• **TASK REQUIREMENTS**
Look through the records below for the line with "X152342500Y-63315000D03*". Return that line and each one after it up to and including the line with "X146302500Y-87667500D03*", exactly.

• **MATERIAL FOR THE TASK**
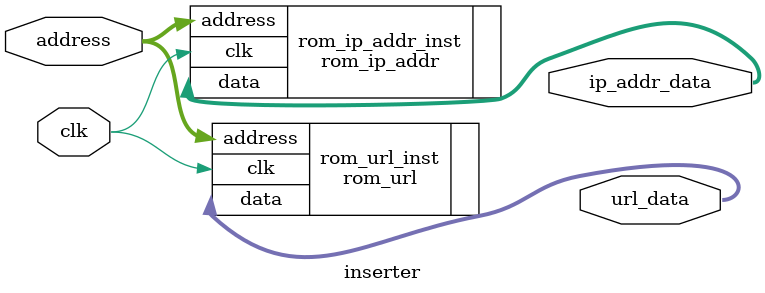
<source format=v>
`timescale 1 ps / 1 ps

module inserter (
  input  wire         clk,
  output wire  [31:0] ip_addr_data,
  output wire [511:0] url_data,
  input  wire  [11:0] address
);

  rom_ip_addr
  rom_ip_addr_inst (
    .clk      (clk),
    .data     (ip_addr_data),
    .address  (address)
  );

  rom_url
  rom_url_inst (
    .clk      (clk),
    .data     (url_data),
    .address  (address)
  );

endmodule

</source>
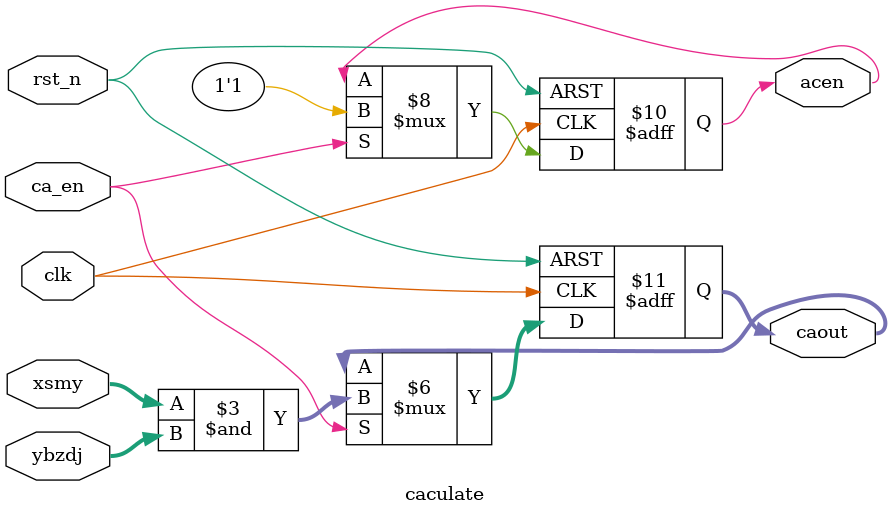
<source format=v>
module caculate(
clk,
rst_n,
xsmy,
ybzdj,
ca_en,
caout,
acen
    );
  parameter N=128;     //协商密钥长度
  
  input clk;         //时钟信号
  input rst_n;       //复位信号
  input [N-1:0] xsmy;   //协商密钥输入
  input [N-1:0] ybzdj;   //元胞自动机输入
  input  ca_en;     //使能
  output acen;             //累加器使能端
  output reg [N-1:0] caout=0;   //计算结果输出

  reg acen=0;

always@(posedge clk or negedge rst_n)
begin
  if(!rst_n)
    begin
       acen<=0;
       caout<=0;
    end
  else
    begin
       if(ca_en)
         begin
            caout<=xsmy&ybzdj;
            acen<=1;
         end
    end
     
end
 


endmodule

</source>
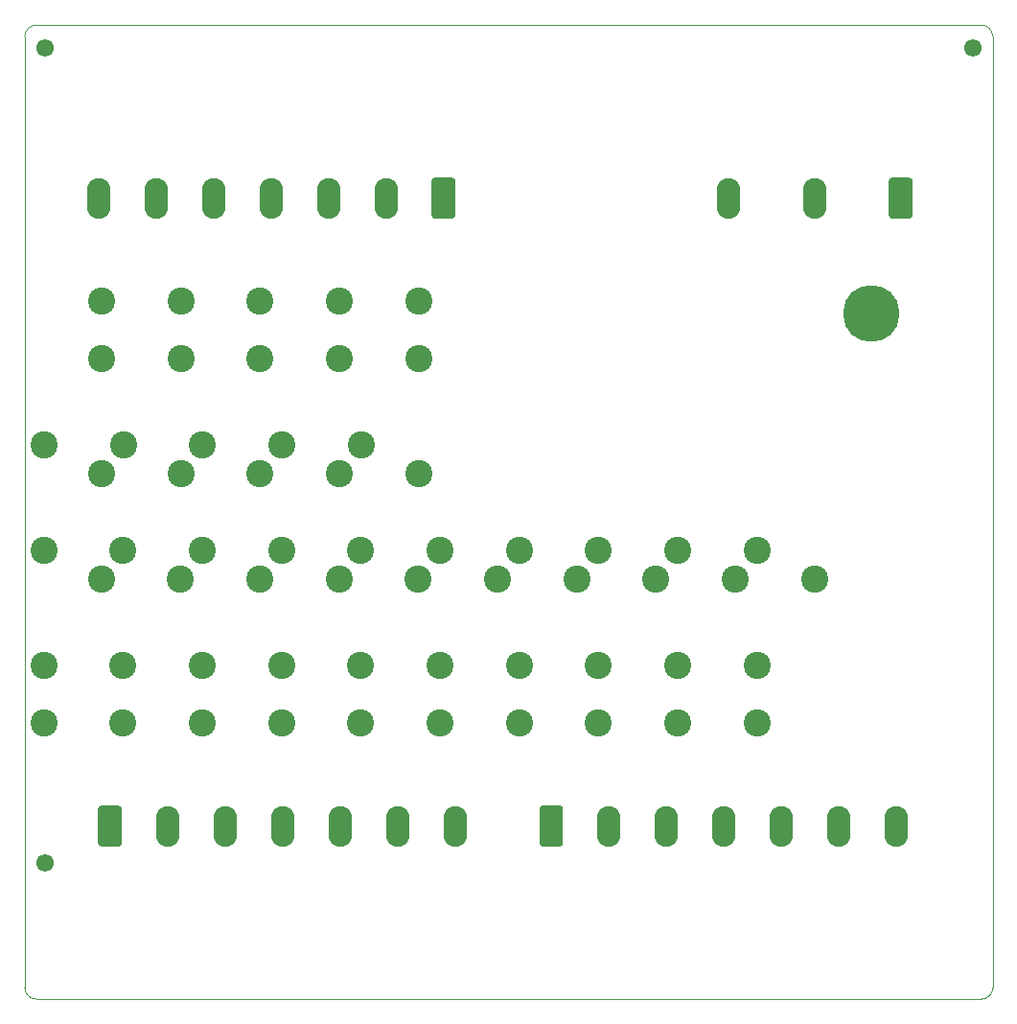
<source format=gbs>
G04 #@! TF.GenerationSoftware,KiCad,Pcbnew,6.0.10+dfsg-1~bpo11+1*
G04 #@! TF.ProjectId,project,70726f6a-6563-4742-9e6b-696361645f70,rev?*
G04 #@! TF.SameCoordinates,Original*
G04 #@! TF.FileFunction,Soldermask,Bot*
G04 #@! TF.FilePolarity,Negative*
%FSLAX46Y46*%
G04 Gerber Fmt 4.6, Leading zero omitted, Abs format (unit mm)*
%MOMM*%
%LPD*%
G01*
G04 APERTURE LIST*
G04 #@! TA.AperFunction,Profile*
%ADD10C,0.100000*%
G04 #@! TD*
%ADD11C,2.400000*%
%ADD12O,2.080000X3.600000*%
%ADD13O,2.100000X3.600000*%
%ADD14C,1.552000*%
%ADD15C,5.000000*%
G04 APERTURE END LIST*
D10*
X125512500Y-133037500D02*
G75*
G03*
X126512500Y-134037500I1000000J0D01*
G01*
X211012500Y-49037500D02*
X211012500Y-133037500D01*
X210012500Y-134037500D02*
X126512500Y-134037500D01*
X126512500Y-48037500D02*
X210012500Y-48037500D01*
X210012500Y-134037500D02*
G75*
G03*
X211012500Y-133037500I0J1000000D01*
G01*
X211012500Y-49037500D02*
G75*
G03*
X210012500Y-48037500I-1000000J0D01*
G01*
X126512500Y-48037500D02*
G75*
G03*
X125512500Y-49037500I0J-1000000D01*
G01*
X125512500Y-133037500D02*
X125512500Y-49037500D01*
D11*
X132302500Y-87667500D03*
X132302500Y-77507500D03*
X132302500Y-72427500D03*
X127222500Y-85127500D03*
X148182500Y-94412500D03*
X148182500Y-104572500D03*
X148182500Y-109652500D03*
X153262500Y-96952500D03*
G36*
G01*
X131982500Y-120310001D02*
X131982500Y-117209999D01*
G75*
G02*
X132232499Y-116960000I249999J0D01*
G01*
X133812501Y-116960000D01*
G75*
G02*
X134062500Y-117209999I0J-249999D01*
G01*
X134062500Y-120310001D01*
G75*
G02*
X133812501Y-120560000I-249999J0D01*
G01*
X132232499Y-120560000D01*
G75*
G02*
X131982500Y-120310001I0J249999D01*
G01*
G37*
D12*
X138102500Y-118760000D03*
X143182500Y-118760000D03*
X148262500Y-118760000D03*
X153342500Y-118760000D03*
X158422500Y-118760000D03*
X163502500Y-118760000D03*
G36*
G01*
X203932500Y-61765001D02*
X203932500Y-64864999D01*
G75*
G02*
X203682499Y-65115000I-250001J0D01*
G01*
X202082501Y-65115000D01*
G75*
G02*
X201832500Y-64864999I0J250001D01*
G01*
X201832500Y-61765001D01*
G75*
G02*
X202082501Y-61515000I250001J0D01*
G01*
X203682499Y-61515000D01*
G75*
G02*
X203932500Y-61765001I0J-250001D01*
G01*
G37*
D13*
X195262500Y-63315000D03*
X187642500Y-63315000D03*
D11*
X141182500Y-94412500D03*
X141182500Y-104572500D03*
X141182500Y-109652500D03*
X146262500Y-96952500D03*
D14*
X127262500Y-122037500D03*
D11*
X176182500Y-94412500D03*
X176182500Y-104572500D03*
X176182500Y-109652500D03*
X181262500Y-96952500D03*
X153302500Y-87667500D03*
X153302500Y-77507500D03*
X153302500Y-72427500D03*
X148222500Y-85127500D03*
X127182500Y-94412500D03*
X127182500Y-104572500D03*
X127182500Y-109652500D03*
X132262500Y-96952500D03*
X155182500Y-94412500D03*
X155182500Y-104572500D03*
X155182500Y-109652500D03*
X160262500Y-96952500D03*
G36*
G01*
X163542500Y-61764999D02*
X163542500Y-64865001D01*
G75*
G02*
X163292501Y-65115000I-249999J0D01*
G01*
X161712499Y-65115000D01*
G75*
G02*
X161462500Y-64865001I0J249999D01*
G01*
X161462500Y-61764999D01*
G75*
G02*
X161712499Y-61515000I249999J0D01*
G01*
X163292501Y-61515000D01*
G75*
G02*
X163542500Y-61764999I0J-249999D01*
G01*
G37*
D12*
X157422500Y-63315000D03*
X152342500Y-63315000D03*
X147262500Y-63315000D03*
X142182500Y-63315000D03*
X137102500Y-63315000D03*
X132022500Y-63315000D03*
D11*
X169182500Y-94412500D03*
X169182500Y-104572500D03*
X169182500Y-109652500D03*
X174262500Y-96952500D03*
D14*
X127262500Y-50037500D03*
D15*
X200262500Y-73537500D03*
D14*
X209262500Y-50037500D03*
D11*
X146302500Y-87667500D03*
X146302500Y-77507500D03*
X146302500Y-72427500D03*
X141222500Y-85127500D03*
G36*
G01*
X170982500Y-120310001D02*
X170982500Y-117209999D01*
G75*
G02*
X171232499Y-116960000I249999J0D01*
G01*
X172812501Y-116960000D01*
G75*
G02*
X173062500Y-117209999I0J-249999D01*
G01*
X173062500Y-120310001D01*
G75*
G02*
X172812501Y-120560000I-249999J0D01*
G01*
X171232499Y-120560000D01*
G75*
G02*
X170982500Y-120310001I0J249999D01*
G01*
G37*
D12*
X177102500Y-118760000D03*
X182182500Y-118760000D03*
X187262500Y-118760000D03*
X192342500Y-118760000D03*
X197422500Y-118760000D03*
X202502500Y-118760000D03*
D11*
X162182500Y-94412500D03*
X162182500Y-104572500D03*
X162182500Y-109652500D03*
X167262500Y-96952500D03*
X183182500Y-94412500D03*
X183182500Y-104572500D03*
X183182500Y-109652500D03*
X188262500Y-96952500D03*
X190182500Y-94412500D03*
X190182500Y-104572500D03*
X190182500Y-109652500D03*
X195262500Y-96952500D03*
X160302500Y-87667500D03*
X160302500Y-77507500D03*
X160302500Y-72427500D03*
X155222500Y-85127500D03*
X139302500Y-87667500D03*
X139302500Y-77507500D03*
X139302500Y-72427500D03*
X134222500Y-85127500D03*
X134182500Y-94412500D03*
X134182500Y-104572500D03*
X134182500Y-109652500D03*
X139262500Y-96952500D03*
M02*

</source>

• **REPLY**
X152342500Y-63315000D03*
X147262500Y-63315000D03*
X142182500Y-63315000D03*
X137102500Y-63315000D03*
X132022500Y-63315000D03*
D11*
X169182500Y-94412500D03*
X169182500Y-104572500D03*
X169182500Y-109652500D03*
X174262500Y-96952500D03*
D14*
X127262500Y-50037500D03*
D15*
X200262500Y-73537500D03*
D14*
X209262500Y-50037500D03*
D11*
X146302500Y-87667500D03*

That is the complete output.